Dubbed Medicare Urgent Care Clinics, Labor says it will roll out clinics in every State and Territory at GP surgeries and community health centres to take the pressure off hospital emergency departments.
The urgent care clinics will be bulk-billed and act as the go-between for regular GPs and the emergency room, with doctors and nurses on hand to treat broken bones and sprains, cuts, wounds, insect bites, minor ear and eye problems and minor burns.
Brand MP Madeleine King said should a Labor government be elected, an urgent care clinic “tailored to meet the needs of the local community” would be installed near Rockingham General Hospital.
“I am proud to have secured this Labor commitment to ease the pressure on Rockingham General Hospital, ensuring local families can see a doctor, rather than wait in an emergency room,” Ms King said.
Labor leader Anthony Albanese said the urgent care clinics were a “key part of Labor’s plan to strengthen Medicare by making it easier to see a doctor”.
“Labor’s Medicare Urgent Care Clinics will mean more families will get top quality care from a nurse or a doctor without having to wait in a hospital emergency department,” he said.
But just 50 of Labor’s Medicare Urgent Care Clinics are slated for a trial should they be elected, with an investment of $135 million over four years.
The announcement comes after the Greens said last week they would push for free dental and mental health care under a $77.6 billion dollar investment into free dental care across the decade for all Australians, which they say they will pay for by taxing the ultra-rich.

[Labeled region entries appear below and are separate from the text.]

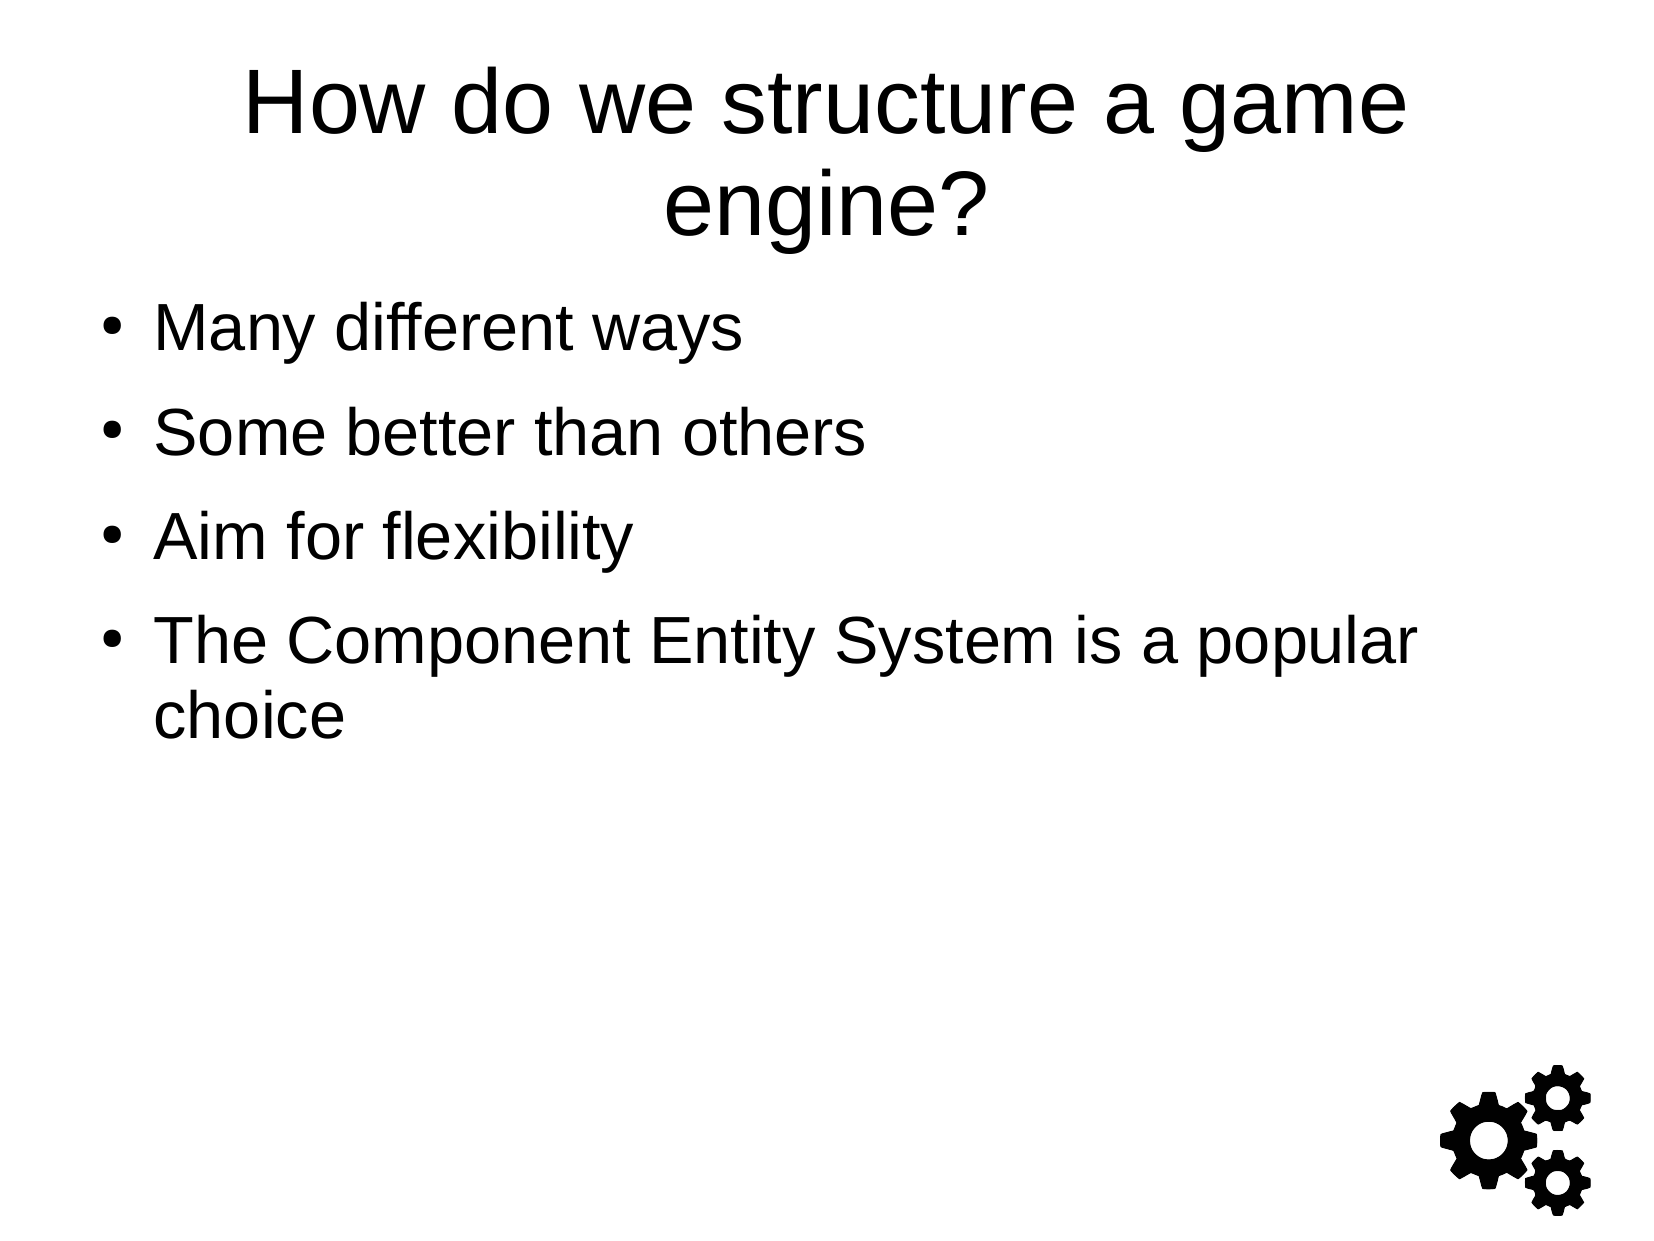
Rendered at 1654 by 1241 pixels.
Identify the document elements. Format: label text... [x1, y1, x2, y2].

picture [1440, 1065, 1591, 1216]
list Many different ways Some better than others Aim for flexibility The Component Entity System is a popular choice [82, 290, 1571, 1010]
title How do we structure a game engine? [82, 49, 1571, 257]
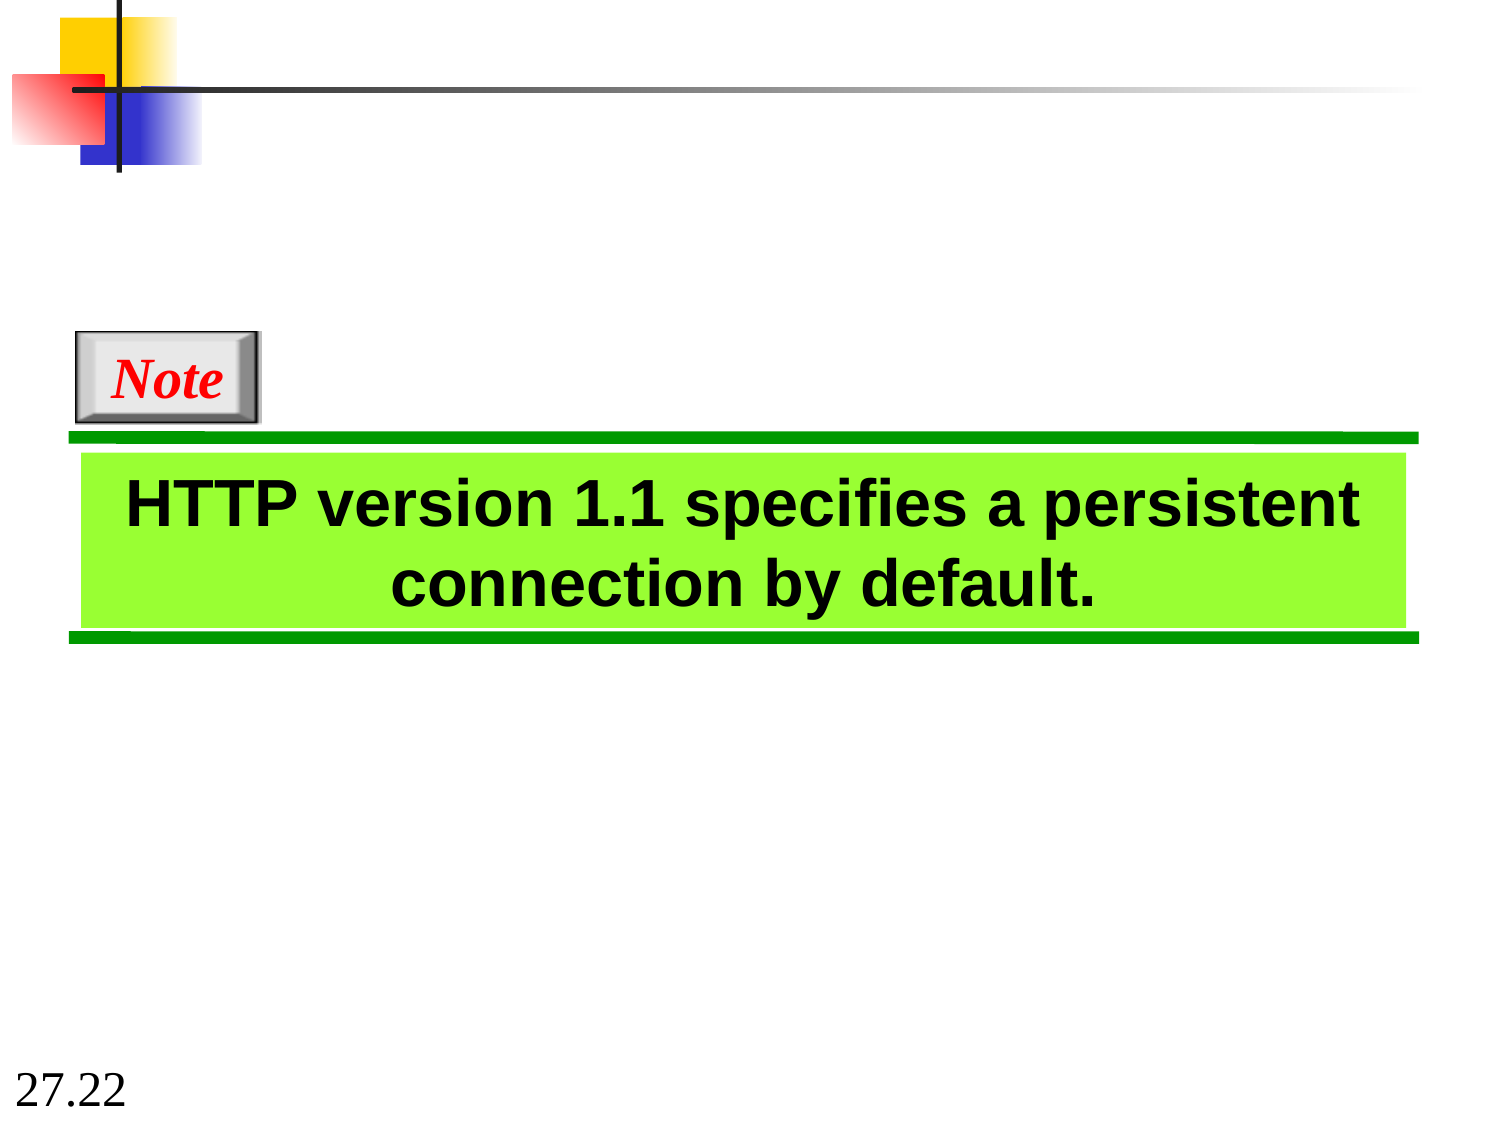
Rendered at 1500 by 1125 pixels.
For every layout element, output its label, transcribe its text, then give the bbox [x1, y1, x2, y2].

text_box Note [96, 332, 240, 418]
picture [75, 331, 262, 425]
text_box HTTP version 1.1 specifies a persistent connection by default. [81, 452, 1407, 628]
text_box [12, 0, 1423, 173]
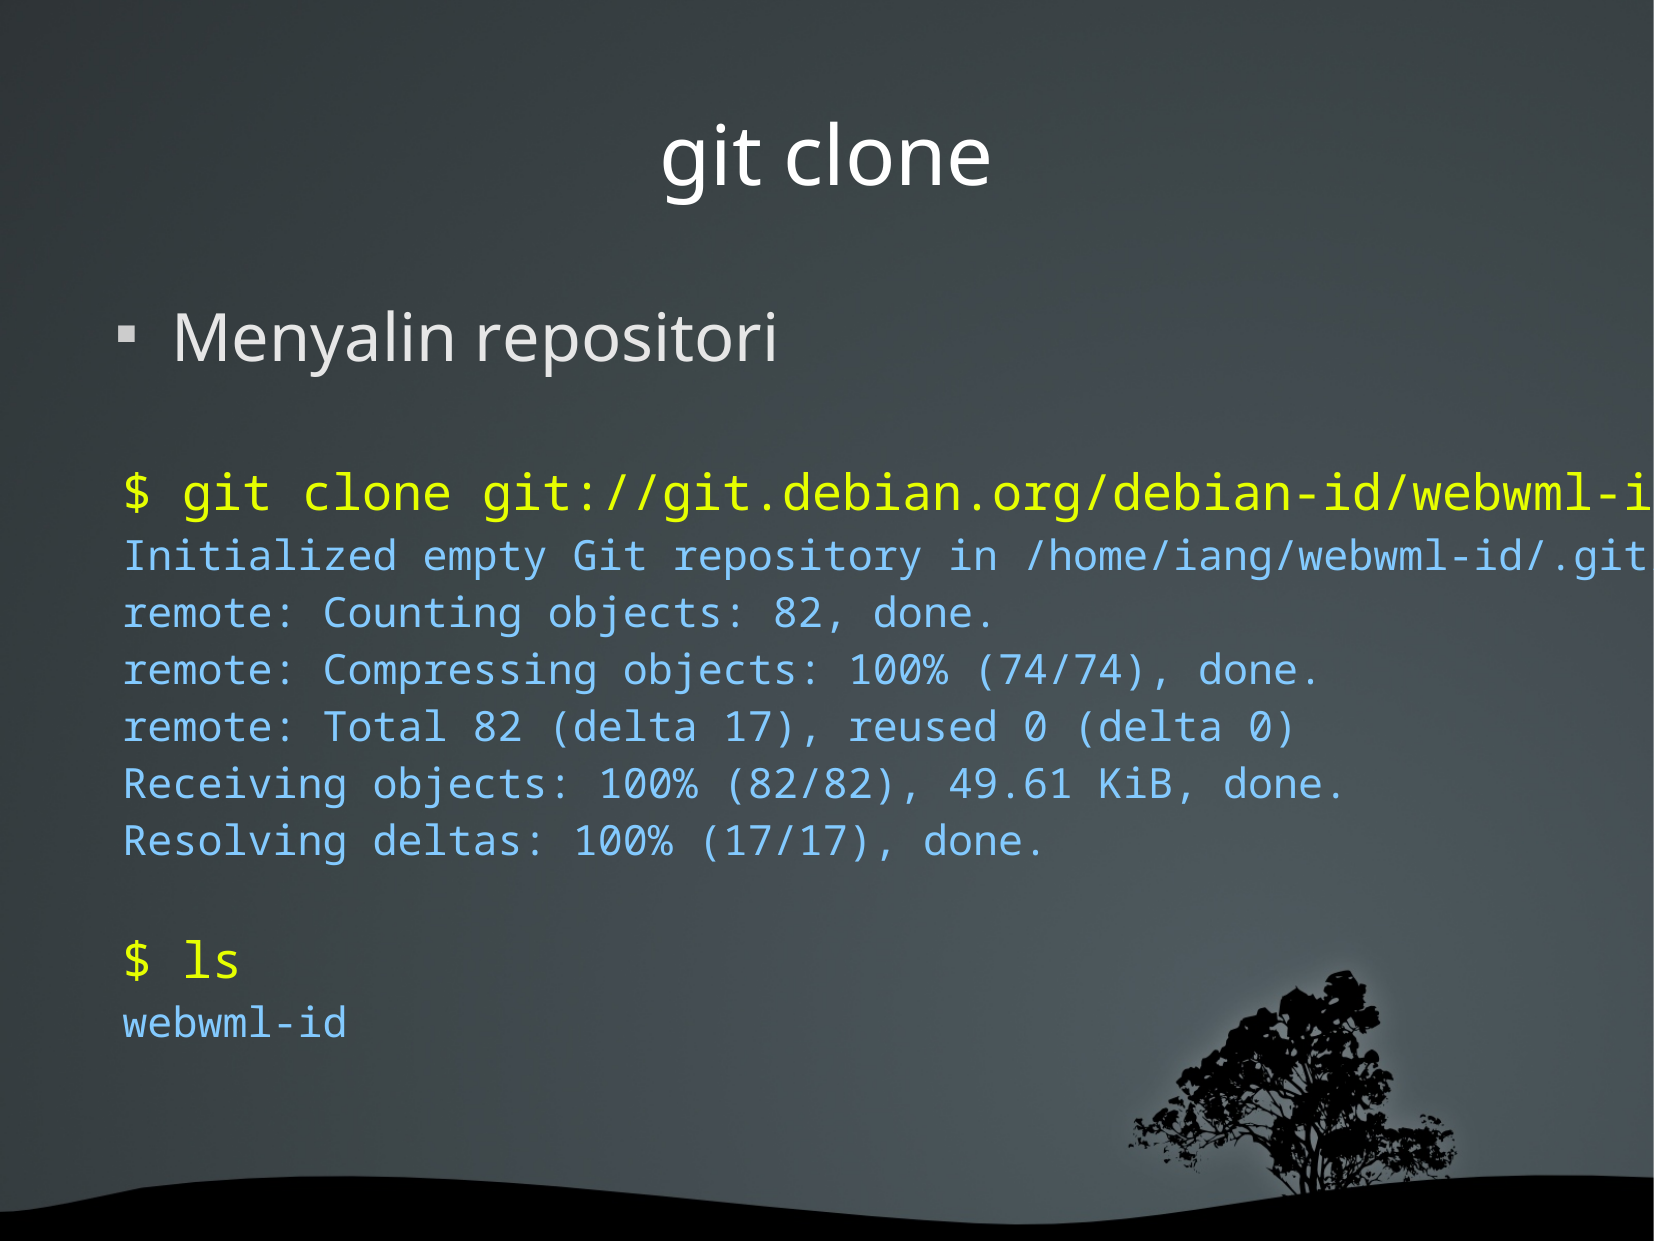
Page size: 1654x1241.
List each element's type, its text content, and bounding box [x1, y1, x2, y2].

picture [0, 0, 1654, 1241]
title git clone [82, 49, 1571, 257]
list Menyalin repositori [82, 290, 1571, 1109]
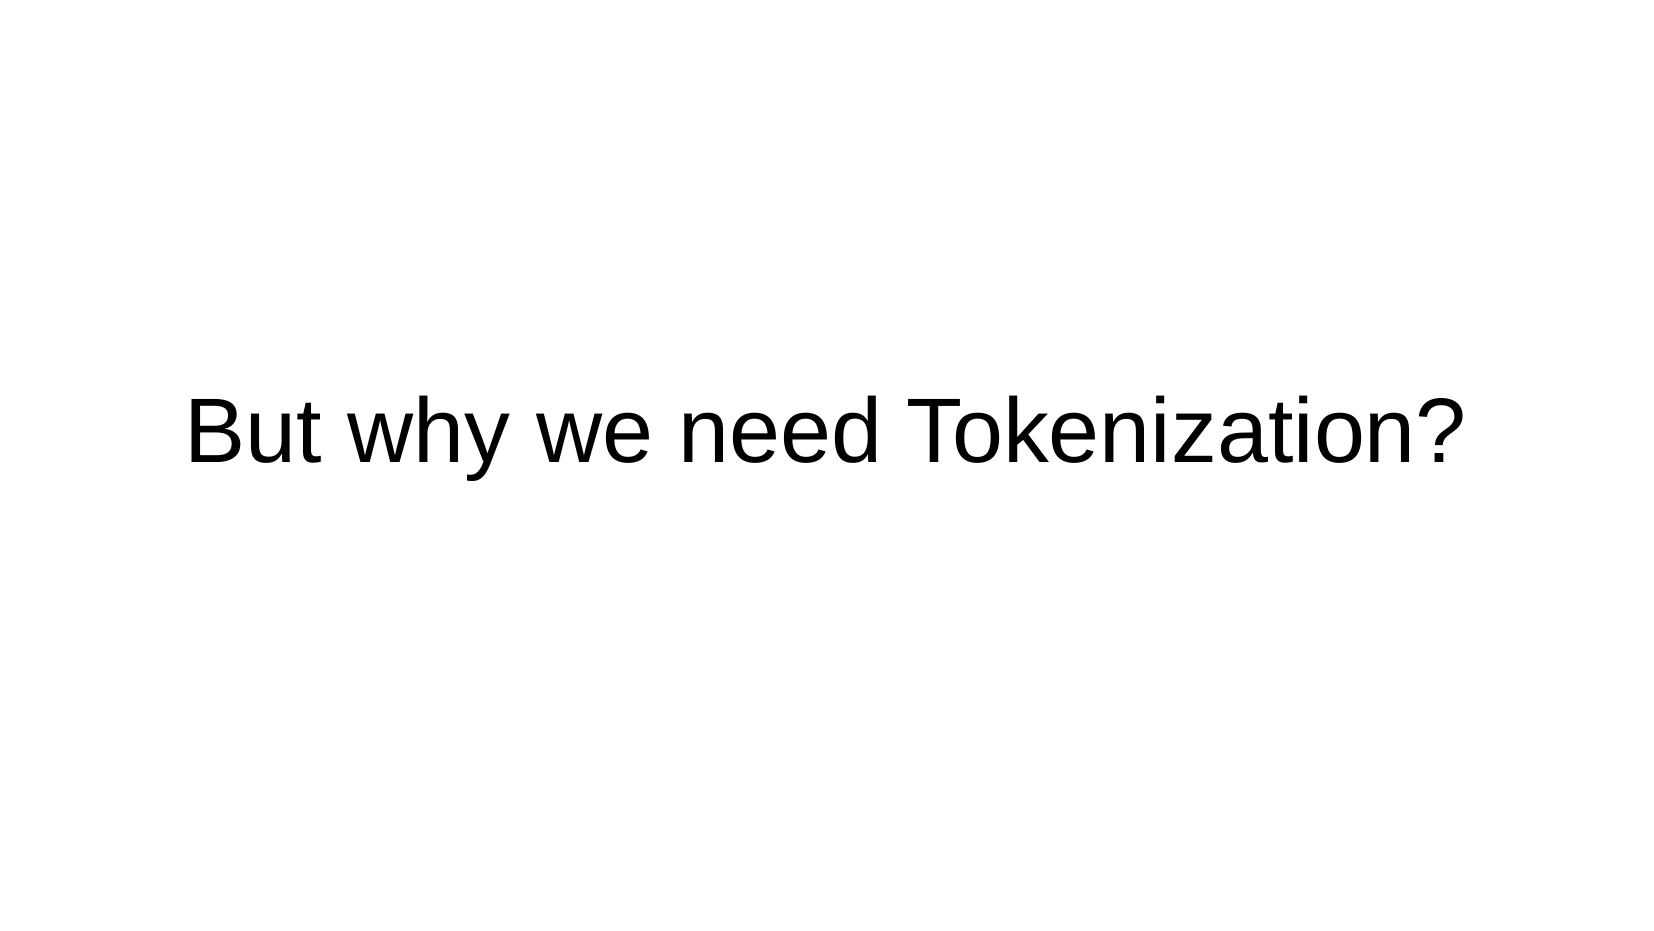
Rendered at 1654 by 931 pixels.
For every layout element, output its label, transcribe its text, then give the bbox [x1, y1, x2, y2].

title But why we need Tokenization? [82, 352, 1571, 508]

Liberal MP in neighbouring division of Canning Andrew Hastie says health funding is at “record levels” under the Coalition Government.
“We are spending $31b on Medicare this year, up from $19b when we came to government,” he said.
Mr Hastie said the Federal Government’s investment in hospital funding to WA had grown by 150 per cent in the past decade, from $1.4b in 2012–13 to an estimated $2.9b in 2022–23.